WORK TASK 1 ▸ Translate this sentence from the page on Agustín Gosio into Spanish: "He was called for the 2011 Rugby World Cup."
WORK TASK 2 ▸
Answer these questions using the page on Agustín Gosio.
(a) Which secondary school did he play rugby for?
(b) Which team did he play for in 2011–12?
(c) How many players were in the squad he was selected for in May 2010?
WORK TASK 3 ▸ Retype the part of the page on Agustín Gosio that opens with the words containing "Rugby union career" and closes with "Scottish / 20 / (20)".

SUPPLIED PASSAGE ▸
Agustín Gosio
- Born: Agustín Gosio March 17, 1983 (age 42) Argentina
- Height: 5 ft 9 in (175 cm)
- Weight: 89 kg (14 st 0 lb; 196 lb)
- School: Colegio Cardenal Newman, (Buenos Aires)

Rugby union career
- Position(s): Wing, centre
- Current team: Club Newman

Senior career
- Years: Team / Apps / (Points)
- 2009-: Club Newman / 24 / (75)
- 2010–11: Pampas XV / 16 / (5)
- 2011–12: London Scottish / 20 / (20)
- Correct as of 26 September 2012

International career
- Years: Team / Apps / (Points)
- 2011–: Argentina / 3 / (5)
- Correct as of 26 September 2012

= Agustín Gosio =

Argentine rugby union player (born 1983)

Agustín Gosio (born March 17, 1983) is an Argentine rugby union footballer. He plays in the wing and centre position.
Gosio started playing rugby for his secondary school, Colegio Cardenal Newman, moving afterwards for Club Newman. He was part of Pampas XV squad during 2010 and 2011 Vodacom Cup editions. In May 2010 he was selected in a squad of over 40 players to represent Argentina during Scotland's two test Summer tour of Argentina. He previously represented Argentina in 7's rugby. He was called for the 2011 Rugby World Cup.

RECORDS ▸
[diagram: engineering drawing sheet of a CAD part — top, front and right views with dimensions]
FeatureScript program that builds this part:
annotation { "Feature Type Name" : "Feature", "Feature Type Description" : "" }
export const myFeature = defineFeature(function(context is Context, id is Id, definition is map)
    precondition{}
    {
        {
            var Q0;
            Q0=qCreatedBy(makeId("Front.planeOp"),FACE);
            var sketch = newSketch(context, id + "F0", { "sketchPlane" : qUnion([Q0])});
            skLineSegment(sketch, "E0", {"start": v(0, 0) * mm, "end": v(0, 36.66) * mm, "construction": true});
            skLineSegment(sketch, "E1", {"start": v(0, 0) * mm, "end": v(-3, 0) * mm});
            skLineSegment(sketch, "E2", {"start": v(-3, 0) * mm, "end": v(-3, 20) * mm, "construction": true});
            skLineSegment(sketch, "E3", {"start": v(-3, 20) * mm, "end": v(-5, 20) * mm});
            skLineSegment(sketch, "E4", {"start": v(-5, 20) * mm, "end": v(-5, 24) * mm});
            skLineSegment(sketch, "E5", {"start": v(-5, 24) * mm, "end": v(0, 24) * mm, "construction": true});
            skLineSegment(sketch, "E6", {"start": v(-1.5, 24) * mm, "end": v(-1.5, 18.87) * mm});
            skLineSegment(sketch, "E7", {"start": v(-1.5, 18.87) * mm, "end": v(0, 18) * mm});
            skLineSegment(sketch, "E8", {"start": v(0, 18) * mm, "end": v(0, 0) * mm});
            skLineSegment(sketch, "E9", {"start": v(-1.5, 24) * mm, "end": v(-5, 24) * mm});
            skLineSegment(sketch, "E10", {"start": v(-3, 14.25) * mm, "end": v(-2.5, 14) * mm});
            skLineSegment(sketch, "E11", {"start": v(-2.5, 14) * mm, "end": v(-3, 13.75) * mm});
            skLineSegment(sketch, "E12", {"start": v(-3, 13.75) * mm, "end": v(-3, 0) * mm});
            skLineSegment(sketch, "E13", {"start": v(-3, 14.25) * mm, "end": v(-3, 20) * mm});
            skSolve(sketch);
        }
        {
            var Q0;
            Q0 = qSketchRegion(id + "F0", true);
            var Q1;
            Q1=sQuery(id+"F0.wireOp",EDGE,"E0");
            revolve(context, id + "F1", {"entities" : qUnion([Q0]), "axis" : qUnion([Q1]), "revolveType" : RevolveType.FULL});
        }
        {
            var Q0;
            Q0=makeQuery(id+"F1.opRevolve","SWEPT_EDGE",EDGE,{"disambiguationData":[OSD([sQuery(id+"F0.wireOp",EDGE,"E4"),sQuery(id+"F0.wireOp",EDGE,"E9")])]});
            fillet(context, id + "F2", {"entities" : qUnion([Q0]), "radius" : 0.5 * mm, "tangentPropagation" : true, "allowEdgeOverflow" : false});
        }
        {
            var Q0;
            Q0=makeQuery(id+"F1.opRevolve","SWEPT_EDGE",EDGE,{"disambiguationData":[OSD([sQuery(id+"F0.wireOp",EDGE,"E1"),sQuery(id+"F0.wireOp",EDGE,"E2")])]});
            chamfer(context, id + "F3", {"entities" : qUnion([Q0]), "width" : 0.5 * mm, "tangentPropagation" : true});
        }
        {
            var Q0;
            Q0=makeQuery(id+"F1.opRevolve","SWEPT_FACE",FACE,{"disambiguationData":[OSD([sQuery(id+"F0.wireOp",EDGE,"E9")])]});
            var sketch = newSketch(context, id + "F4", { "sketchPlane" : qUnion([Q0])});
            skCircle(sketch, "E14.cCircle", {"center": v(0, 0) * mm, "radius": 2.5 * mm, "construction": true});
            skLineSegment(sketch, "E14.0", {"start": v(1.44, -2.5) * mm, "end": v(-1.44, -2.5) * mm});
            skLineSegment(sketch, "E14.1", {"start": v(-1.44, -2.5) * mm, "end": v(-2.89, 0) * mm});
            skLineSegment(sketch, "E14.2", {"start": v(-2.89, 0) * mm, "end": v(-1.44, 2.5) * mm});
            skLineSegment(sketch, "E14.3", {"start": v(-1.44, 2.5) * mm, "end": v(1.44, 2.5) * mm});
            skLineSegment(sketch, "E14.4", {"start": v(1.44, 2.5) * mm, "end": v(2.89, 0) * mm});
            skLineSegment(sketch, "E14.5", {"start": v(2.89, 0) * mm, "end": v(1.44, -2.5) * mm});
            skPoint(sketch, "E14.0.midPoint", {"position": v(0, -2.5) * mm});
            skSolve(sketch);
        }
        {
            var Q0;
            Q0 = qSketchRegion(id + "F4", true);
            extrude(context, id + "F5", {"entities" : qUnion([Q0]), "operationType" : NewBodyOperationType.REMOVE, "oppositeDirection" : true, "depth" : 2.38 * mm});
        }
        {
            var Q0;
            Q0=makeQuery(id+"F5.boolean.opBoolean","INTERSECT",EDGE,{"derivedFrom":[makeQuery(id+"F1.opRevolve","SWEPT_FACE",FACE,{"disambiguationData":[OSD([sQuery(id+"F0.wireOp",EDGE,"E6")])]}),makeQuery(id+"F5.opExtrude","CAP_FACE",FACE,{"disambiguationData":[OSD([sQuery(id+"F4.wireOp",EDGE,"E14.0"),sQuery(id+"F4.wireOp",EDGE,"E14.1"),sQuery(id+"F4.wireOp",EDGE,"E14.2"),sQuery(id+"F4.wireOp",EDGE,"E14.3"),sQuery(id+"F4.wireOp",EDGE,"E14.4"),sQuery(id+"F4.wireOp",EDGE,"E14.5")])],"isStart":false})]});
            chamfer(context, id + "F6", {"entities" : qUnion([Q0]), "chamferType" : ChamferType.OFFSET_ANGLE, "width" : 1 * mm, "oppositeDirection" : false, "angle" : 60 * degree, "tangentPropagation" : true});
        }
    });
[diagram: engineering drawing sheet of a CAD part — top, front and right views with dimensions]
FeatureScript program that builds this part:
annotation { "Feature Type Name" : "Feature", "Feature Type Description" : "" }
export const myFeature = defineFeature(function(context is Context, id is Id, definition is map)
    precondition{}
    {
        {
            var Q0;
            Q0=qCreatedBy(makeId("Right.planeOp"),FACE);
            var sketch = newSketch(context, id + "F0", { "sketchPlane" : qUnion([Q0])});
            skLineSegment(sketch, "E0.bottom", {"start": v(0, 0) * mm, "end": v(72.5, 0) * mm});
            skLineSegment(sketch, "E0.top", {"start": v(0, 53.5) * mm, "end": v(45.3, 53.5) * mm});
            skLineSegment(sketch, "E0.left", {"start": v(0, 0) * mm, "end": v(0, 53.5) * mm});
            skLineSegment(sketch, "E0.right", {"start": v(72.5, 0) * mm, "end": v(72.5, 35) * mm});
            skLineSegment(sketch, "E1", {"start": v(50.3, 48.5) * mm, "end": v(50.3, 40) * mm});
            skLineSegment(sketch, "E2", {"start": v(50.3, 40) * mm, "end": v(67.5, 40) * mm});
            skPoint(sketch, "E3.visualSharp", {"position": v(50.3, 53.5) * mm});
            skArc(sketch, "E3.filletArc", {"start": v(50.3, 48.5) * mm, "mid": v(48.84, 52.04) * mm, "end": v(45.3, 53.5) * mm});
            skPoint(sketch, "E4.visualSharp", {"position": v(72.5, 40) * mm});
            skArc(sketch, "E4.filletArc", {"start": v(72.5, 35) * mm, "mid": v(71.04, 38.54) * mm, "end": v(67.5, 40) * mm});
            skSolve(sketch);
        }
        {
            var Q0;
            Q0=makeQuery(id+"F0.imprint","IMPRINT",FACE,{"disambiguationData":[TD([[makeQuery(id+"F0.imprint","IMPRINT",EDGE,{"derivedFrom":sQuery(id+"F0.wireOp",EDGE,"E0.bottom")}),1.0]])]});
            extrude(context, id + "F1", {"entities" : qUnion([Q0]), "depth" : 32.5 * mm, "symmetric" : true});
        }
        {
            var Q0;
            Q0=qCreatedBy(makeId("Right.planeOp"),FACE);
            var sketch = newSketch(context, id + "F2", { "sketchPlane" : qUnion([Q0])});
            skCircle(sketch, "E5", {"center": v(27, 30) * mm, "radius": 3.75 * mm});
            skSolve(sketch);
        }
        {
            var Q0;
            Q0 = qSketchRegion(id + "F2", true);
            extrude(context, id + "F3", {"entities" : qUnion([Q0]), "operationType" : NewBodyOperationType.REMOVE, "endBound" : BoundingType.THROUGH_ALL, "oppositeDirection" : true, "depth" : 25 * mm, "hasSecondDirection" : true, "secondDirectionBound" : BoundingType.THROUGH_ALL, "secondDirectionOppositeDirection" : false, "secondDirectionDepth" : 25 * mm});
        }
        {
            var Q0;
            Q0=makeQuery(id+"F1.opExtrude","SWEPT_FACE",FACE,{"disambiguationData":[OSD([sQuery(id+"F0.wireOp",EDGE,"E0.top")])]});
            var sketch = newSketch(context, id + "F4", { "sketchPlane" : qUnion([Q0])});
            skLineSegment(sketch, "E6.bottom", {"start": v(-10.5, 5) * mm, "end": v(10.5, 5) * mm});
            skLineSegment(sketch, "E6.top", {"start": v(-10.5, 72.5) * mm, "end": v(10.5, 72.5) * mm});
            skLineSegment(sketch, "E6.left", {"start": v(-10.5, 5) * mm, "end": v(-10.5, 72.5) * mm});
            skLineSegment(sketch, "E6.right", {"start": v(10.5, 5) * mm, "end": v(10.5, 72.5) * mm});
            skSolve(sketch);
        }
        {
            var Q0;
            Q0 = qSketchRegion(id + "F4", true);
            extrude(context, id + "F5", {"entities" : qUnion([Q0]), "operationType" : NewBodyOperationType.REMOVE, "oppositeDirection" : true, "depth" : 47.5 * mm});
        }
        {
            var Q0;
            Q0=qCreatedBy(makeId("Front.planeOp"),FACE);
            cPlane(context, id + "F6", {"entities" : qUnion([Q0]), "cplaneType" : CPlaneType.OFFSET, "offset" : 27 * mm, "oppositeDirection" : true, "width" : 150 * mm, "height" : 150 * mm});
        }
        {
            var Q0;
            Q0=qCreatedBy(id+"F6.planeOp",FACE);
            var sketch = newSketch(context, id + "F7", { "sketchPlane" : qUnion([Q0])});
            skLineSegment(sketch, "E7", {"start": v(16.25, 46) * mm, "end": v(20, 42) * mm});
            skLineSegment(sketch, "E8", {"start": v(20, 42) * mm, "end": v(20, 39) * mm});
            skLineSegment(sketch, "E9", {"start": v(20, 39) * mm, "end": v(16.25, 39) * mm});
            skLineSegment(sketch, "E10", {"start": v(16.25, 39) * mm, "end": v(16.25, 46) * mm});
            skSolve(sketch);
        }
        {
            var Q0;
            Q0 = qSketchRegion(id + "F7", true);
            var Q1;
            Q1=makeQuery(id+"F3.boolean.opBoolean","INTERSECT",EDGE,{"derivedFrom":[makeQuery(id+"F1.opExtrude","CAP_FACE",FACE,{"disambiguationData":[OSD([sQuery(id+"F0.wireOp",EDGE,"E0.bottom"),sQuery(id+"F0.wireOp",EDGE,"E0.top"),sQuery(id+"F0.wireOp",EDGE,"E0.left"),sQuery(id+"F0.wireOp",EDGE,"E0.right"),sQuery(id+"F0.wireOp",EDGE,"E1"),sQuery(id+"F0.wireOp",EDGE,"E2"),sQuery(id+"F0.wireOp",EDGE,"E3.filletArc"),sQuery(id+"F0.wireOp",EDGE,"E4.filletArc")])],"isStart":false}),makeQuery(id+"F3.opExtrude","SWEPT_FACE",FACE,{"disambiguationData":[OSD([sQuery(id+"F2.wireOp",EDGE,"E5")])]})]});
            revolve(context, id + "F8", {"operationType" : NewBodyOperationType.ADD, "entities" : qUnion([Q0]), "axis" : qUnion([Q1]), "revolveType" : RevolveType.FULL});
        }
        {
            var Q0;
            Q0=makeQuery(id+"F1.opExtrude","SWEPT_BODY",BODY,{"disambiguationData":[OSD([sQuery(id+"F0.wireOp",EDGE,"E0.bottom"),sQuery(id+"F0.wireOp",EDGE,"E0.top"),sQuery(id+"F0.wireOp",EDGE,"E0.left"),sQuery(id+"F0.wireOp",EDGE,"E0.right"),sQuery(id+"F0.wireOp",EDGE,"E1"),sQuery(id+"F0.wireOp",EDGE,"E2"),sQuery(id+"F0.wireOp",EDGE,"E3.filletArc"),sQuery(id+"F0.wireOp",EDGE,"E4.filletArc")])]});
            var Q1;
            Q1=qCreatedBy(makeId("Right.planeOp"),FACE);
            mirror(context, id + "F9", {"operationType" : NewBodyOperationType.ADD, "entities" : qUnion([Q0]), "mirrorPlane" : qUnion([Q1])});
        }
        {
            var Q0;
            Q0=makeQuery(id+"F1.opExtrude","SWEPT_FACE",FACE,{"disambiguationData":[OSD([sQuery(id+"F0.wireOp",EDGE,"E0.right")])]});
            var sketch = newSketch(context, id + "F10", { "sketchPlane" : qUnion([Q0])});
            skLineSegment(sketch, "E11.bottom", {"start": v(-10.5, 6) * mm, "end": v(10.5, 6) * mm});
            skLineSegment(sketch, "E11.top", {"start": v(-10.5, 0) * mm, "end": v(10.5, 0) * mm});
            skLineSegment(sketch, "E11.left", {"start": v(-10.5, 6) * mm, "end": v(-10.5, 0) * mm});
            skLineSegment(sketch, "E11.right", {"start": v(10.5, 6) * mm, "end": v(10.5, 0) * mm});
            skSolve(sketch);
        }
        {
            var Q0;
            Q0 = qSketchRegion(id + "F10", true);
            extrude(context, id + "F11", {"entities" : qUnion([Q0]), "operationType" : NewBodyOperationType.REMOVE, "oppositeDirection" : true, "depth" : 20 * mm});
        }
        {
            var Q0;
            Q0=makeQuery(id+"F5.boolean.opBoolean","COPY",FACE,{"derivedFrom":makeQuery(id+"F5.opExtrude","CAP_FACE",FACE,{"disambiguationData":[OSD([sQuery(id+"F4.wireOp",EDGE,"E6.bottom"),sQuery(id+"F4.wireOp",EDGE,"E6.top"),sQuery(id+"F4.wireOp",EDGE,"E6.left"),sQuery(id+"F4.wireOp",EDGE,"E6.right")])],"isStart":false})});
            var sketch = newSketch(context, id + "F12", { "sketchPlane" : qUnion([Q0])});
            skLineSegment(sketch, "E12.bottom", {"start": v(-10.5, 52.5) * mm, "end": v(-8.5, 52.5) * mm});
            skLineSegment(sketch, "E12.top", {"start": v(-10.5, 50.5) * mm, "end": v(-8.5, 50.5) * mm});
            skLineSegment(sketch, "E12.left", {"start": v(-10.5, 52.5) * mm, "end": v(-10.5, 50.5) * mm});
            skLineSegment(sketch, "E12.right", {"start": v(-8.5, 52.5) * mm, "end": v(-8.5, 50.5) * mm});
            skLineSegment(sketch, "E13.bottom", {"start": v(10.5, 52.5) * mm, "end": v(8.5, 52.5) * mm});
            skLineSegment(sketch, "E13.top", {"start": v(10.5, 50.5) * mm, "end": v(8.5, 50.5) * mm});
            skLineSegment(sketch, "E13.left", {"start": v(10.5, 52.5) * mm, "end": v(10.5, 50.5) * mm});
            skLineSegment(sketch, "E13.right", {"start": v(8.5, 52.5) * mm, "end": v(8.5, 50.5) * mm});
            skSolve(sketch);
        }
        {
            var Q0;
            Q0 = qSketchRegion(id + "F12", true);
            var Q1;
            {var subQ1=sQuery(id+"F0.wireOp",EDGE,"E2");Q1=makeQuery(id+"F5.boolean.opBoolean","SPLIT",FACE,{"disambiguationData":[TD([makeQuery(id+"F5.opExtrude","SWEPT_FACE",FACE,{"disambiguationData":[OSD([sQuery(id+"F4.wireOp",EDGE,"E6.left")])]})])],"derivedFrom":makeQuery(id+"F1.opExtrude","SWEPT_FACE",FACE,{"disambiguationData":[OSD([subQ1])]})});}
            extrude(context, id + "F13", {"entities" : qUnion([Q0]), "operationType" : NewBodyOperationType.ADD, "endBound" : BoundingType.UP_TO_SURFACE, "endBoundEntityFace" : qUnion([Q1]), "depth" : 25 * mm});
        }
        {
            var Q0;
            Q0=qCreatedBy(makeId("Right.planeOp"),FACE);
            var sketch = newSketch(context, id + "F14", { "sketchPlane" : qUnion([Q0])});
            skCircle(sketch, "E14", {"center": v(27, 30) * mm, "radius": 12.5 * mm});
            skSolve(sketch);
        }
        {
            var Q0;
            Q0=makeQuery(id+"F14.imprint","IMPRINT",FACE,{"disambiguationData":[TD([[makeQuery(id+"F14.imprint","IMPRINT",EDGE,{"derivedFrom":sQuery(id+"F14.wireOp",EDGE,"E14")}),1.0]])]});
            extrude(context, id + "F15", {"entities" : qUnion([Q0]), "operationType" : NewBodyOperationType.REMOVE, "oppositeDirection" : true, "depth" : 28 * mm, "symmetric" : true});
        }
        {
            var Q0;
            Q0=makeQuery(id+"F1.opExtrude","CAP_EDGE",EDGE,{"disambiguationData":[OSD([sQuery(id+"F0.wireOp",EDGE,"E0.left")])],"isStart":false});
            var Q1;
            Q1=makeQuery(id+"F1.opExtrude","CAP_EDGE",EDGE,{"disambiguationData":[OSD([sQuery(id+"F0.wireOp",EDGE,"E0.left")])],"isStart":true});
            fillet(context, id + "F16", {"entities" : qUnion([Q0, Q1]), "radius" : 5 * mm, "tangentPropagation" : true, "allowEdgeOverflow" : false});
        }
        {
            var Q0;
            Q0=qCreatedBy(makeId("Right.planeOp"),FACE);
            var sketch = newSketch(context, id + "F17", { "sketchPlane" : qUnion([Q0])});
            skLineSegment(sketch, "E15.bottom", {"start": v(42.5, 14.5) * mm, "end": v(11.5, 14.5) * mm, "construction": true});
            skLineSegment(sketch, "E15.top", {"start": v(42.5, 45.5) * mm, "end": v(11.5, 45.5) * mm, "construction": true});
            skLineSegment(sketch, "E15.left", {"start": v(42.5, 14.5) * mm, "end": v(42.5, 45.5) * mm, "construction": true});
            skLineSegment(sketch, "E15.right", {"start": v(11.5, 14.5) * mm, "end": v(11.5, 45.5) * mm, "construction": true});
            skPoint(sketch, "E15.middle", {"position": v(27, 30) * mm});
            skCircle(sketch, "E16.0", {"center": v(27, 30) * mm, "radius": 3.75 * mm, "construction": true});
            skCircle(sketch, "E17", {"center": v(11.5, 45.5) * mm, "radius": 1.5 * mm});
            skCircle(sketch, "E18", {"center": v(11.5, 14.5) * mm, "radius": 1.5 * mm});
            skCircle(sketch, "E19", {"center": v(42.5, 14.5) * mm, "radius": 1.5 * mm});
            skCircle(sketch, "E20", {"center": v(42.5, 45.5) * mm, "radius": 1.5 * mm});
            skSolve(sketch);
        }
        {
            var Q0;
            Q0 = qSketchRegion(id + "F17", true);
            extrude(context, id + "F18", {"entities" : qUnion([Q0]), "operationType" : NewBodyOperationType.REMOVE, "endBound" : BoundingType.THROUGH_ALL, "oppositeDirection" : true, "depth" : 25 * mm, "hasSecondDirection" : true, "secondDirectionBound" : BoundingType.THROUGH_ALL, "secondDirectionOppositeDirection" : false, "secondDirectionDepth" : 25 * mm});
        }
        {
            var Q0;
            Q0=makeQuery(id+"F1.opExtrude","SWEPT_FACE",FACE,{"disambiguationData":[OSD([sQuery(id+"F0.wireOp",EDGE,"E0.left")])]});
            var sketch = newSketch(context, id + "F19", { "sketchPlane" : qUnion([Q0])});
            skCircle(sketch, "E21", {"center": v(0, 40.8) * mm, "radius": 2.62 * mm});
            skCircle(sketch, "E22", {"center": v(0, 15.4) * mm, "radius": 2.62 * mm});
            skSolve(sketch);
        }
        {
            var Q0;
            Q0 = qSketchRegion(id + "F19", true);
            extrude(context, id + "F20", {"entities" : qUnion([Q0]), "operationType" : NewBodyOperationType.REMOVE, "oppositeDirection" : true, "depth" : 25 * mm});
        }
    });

TASK SOLUTION 1 ▸ Fue convocado para la Copa Mundial de Rugby de 2011.

TASK SOLUTION 2 ▸
(a) Colegio Cardenal Newman
(b) London Scottish
(c) Over 40

TASK SOLUTION 3 ▸
Rugby union career
- Position(s): Wing, centre
- Current team: Club Newman

Senior career
- Years: Team / Apps / (Points)
- 2009-: Club Newman / 24 / (75)
- 2010–11: Pampas XV / 16 / (5)
- 2011–12: London Scottish / 20 / (20)